▶ **EXERCISE**: From the entries below, copy every line holding the word "Paulo".

▶ **DATA SUPPLIED**:
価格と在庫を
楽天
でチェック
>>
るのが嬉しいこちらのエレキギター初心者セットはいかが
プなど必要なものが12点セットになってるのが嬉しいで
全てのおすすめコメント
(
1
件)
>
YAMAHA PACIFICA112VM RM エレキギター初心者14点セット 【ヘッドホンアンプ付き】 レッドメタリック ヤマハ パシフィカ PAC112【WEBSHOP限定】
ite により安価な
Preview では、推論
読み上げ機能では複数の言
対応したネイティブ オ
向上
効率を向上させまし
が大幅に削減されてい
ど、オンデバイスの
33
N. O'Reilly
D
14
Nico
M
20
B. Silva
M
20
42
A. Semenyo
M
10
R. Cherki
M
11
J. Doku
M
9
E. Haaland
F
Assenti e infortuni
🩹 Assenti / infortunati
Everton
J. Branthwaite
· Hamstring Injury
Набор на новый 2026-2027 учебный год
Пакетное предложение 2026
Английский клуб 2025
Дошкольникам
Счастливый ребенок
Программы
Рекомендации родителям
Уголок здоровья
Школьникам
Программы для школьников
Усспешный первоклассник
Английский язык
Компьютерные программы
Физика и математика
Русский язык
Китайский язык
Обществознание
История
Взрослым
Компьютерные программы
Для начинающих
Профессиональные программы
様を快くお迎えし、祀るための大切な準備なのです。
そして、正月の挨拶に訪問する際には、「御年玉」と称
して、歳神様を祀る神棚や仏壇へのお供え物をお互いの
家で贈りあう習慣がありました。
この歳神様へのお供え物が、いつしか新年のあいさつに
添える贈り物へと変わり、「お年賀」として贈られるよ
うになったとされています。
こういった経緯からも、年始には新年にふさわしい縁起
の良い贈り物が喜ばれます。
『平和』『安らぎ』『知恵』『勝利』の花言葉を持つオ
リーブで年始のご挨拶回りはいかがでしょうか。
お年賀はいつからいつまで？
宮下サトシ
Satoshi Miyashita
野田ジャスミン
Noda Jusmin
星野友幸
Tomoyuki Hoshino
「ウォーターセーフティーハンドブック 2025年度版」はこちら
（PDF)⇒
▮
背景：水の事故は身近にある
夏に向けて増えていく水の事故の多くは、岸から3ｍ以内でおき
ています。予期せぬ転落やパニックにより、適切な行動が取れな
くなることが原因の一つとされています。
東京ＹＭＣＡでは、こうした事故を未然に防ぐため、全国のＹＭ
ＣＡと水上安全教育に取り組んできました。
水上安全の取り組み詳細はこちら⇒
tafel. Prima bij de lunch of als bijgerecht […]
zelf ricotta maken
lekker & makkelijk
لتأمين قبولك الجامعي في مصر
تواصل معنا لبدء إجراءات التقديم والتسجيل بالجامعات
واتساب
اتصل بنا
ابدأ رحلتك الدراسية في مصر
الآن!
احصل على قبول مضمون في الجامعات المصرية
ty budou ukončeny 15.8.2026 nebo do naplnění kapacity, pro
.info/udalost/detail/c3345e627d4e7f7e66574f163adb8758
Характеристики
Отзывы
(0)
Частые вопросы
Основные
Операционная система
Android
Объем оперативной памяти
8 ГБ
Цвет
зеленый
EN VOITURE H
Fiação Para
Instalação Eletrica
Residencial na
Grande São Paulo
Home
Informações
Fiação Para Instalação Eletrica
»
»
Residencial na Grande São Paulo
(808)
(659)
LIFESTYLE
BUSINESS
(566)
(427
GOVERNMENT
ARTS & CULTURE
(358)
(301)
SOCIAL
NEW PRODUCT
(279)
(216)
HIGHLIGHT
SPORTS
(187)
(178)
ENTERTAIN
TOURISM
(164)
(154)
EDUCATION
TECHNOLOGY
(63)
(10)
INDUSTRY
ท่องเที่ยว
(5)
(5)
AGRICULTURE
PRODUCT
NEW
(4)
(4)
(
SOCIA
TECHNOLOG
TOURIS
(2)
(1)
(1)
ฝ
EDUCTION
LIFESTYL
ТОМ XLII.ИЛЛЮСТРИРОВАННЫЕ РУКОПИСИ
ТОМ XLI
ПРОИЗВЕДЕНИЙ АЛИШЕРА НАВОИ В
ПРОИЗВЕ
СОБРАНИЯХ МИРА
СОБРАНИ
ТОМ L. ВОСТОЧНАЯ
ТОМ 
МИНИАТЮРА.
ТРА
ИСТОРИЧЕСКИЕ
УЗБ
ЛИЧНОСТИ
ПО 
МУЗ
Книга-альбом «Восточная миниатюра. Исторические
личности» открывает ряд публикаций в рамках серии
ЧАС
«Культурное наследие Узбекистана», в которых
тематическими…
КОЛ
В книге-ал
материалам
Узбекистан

▶ **PROBLEM SOLUTION**:
Grande São Paulo
Residencial na Grande São Paulo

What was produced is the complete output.